## [Assignment]
How many lines in the records below contain the word "ligne"? Answer with the number only.

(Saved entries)
▼▼▼
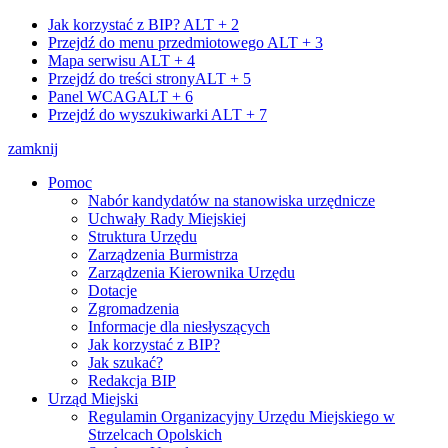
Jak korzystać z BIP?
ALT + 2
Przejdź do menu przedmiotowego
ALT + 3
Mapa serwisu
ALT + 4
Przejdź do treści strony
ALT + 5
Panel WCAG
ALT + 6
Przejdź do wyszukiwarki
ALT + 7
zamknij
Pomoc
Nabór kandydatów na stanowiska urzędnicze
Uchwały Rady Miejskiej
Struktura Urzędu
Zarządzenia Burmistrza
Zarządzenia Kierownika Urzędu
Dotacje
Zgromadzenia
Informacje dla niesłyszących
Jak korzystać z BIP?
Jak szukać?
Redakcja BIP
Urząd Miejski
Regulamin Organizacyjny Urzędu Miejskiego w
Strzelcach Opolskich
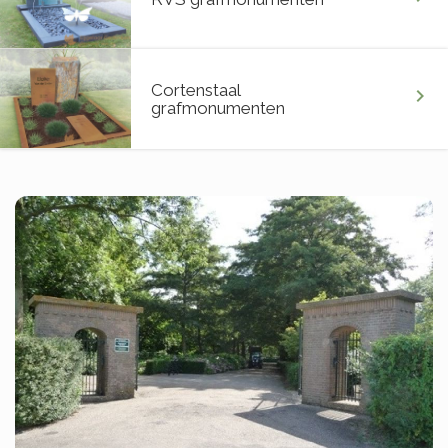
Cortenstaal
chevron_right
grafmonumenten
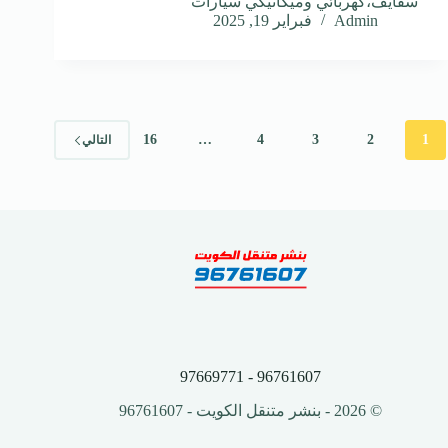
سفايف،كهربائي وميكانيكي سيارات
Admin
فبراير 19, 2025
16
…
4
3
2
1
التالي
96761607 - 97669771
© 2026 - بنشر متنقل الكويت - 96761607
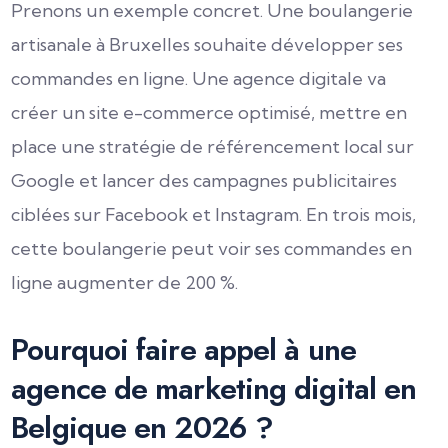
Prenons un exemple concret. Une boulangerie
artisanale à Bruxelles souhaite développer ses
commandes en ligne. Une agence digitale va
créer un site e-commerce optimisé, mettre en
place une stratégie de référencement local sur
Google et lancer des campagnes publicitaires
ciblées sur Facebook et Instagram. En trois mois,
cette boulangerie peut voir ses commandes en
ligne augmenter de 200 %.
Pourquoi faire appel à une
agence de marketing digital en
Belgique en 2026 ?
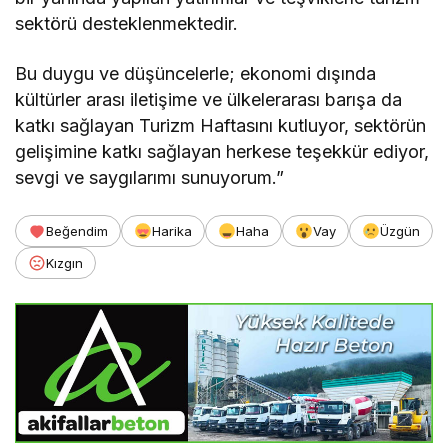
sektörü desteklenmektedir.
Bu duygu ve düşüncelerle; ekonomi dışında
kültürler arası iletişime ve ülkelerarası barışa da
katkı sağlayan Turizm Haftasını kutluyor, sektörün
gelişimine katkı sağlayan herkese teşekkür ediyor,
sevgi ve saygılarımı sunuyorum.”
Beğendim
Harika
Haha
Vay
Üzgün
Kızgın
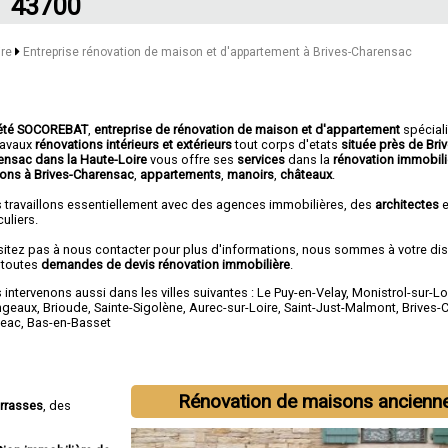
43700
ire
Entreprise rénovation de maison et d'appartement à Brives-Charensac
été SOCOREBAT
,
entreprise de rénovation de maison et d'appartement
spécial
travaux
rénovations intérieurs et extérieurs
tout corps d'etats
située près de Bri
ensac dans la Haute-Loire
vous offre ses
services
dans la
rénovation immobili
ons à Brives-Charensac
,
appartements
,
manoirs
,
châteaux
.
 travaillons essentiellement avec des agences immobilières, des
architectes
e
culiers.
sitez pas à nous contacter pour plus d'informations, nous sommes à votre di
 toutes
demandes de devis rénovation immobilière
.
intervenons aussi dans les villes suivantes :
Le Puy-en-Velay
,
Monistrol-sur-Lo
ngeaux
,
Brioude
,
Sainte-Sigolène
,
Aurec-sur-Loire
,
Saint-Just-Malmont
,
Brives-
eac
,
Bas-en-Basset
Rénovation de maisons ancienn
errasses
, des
▲▲▲
▼▼▼
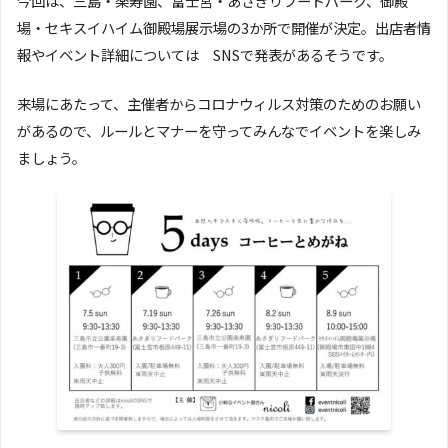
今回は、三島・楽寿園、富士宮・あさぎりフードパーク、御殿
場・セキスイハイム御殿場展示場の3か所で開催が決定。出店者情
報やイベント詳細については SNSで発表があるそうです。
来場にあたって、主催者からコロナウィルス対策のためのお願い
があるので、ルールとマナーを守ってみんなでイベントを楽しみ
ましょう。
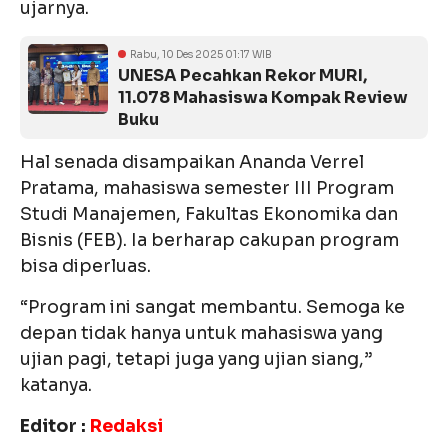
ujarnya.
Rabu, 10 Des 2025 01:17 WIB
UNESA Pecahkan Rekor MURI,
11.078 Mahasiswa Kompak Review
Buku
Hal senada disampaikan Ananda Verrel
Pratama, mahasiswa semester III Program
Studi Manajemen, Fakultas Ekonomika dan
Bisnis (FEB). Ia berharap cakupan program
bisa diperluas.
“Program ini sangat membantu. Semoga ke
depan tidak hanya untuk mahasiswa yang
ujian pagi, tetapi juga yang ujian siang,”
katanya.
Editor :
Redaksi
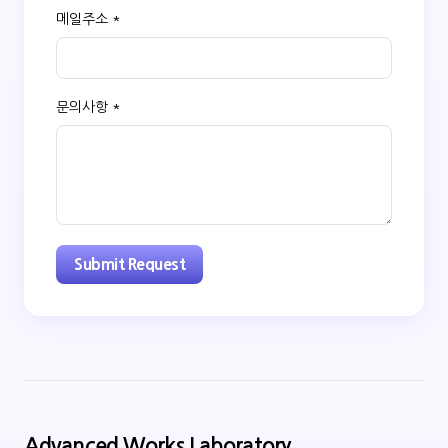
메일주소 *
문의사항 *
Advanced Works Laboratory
▲▲▲
## [Solution]
2